Fans adorned in the national team’s colors made their way to the indoor WiZink Arena for the World Cup final in the heart of Madrid. All 7,000 seats available for Sunday’s match were sold out within half an hour.
Those waiting outside sought refuge in whatever shade was available when the doors opened an hour before Spain faced England at noon local time.
“This is a big opportunity to make the team famous in Spain,” said former third-division footballer Sonia Trillo, 24.
“More people are supporting the team thanks to this competition. We have to take advantage of this opportunity and win the match.”
The significance of this opportunity reveals much about the ongoing struggles of women’s football. Even for World Cup finalists.
Inside the arena, supporters watched the game unfold on giant cubes suspended above them.
It goes without saying that Olga Carmona’s goal in the 29th minute triggered a lively celebration, that groans greeted Jenni Hermoso’s missed penalty, or that joy erupted when the final whistle blew.
But this is more than just the result of a football game in a country where women’s play has struggled to be taken seriously.
“People used to see women as lower than men,” said Lucia Morales, a semi-professional footballer, on a terrace after the match.
“Now we’ve shown that we are equal and can win the World Cup too.”
The Spanish players managed to do it despite losing some of their best players in disputes over the lack of resources provided to the team and rumors of controlling behavior by the coaching staff.
In September of last year, 15 players requested not to be selected again. Eight of them have returned, and three are in the World Cup squad.
Coach Jorge Vilda may have led them to victory, but celebrations with his players have been awkward at best.
Back in Madrid, the celebrations were also muted even though the World Cup fell at an unfortunate time for spectators in the capital, many of whom had escaped the August heat for their annual pilgrimage to the beach.
The final match also took place at an inconvenient time. When Real Madrid wins a major match or Spain wins the World Cup or European Championship for men, Plaza de Cibeles is filled with fans jumping into the fountain.
But this usually happens in the evening, in May or June, not in the middle of the Spanish summer holiday and at a time when those still in Madrid are advised to stay indoors, away from the heat.

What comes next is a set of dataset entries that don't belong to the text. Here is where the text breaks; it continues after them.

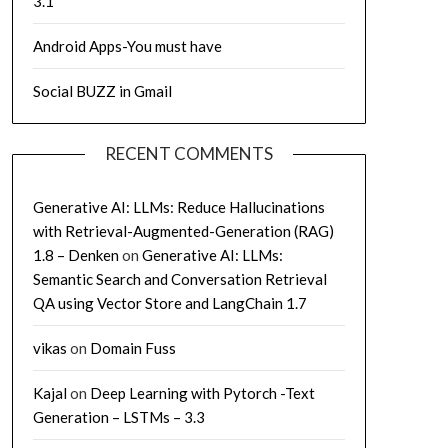
3.1
Android Apps-You must have
Social BUZZ in Gmail
RECENT COMMENTS
Generative AI: LLMs: Reduce Hallucinations
with Retrieval-Augmented-Generation (RAG)
1.8 – Denken
on
Generative AI: LLMs:
Semantic Search and Conversation Retrieval
QA using Vector Store and LangChain 1.7
vikas
on
Domain Fuss
Kajal
on
Deep Learning with Pytorch -Text
Generation – LSTMs – 3.3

Nevertheless, some bars, like the one visited by Lucia Morales, were still full for hours after the final whistle.
Many men wore national jerseys, but it was the girls and women who led the singing and dancing.
“It’s a change to celebrate with other girls,” said Morales, 27. “And when the team returns with the trophy, we want to see kids there; this is something we’ve never seen in women’s football.”
Many thousands of people are expected to turn out when the victorious Spanish team returns to Madrid on Monday night.
The women celebrating here also hope the new generation will have better opportunities than they did.
Trillo had to quit playing for her team to start work as a physiotherapist. In contrast, male third-division players can make a decent living.
The best players play in England or for European champions Barcelona, which won 62 straight games until May this year. This may be good for them but bad for the competitiveness of the league.
Hope may be found in the example of Sunday’s opponents – England.
Their European Championship victory last year marked an upturn in the women’s game, with the English FA introducing a new pathway for girls to reach the top.
The gap between men’s and women’s football in England remains wide. But the success of the national team has brought exposure and progress.
By the time the next World Cup arrives, Spanish women may have found that La Roja is also beginning to do the same for them.
And perhaps more fans will take to the streets after the match, only this time, at night.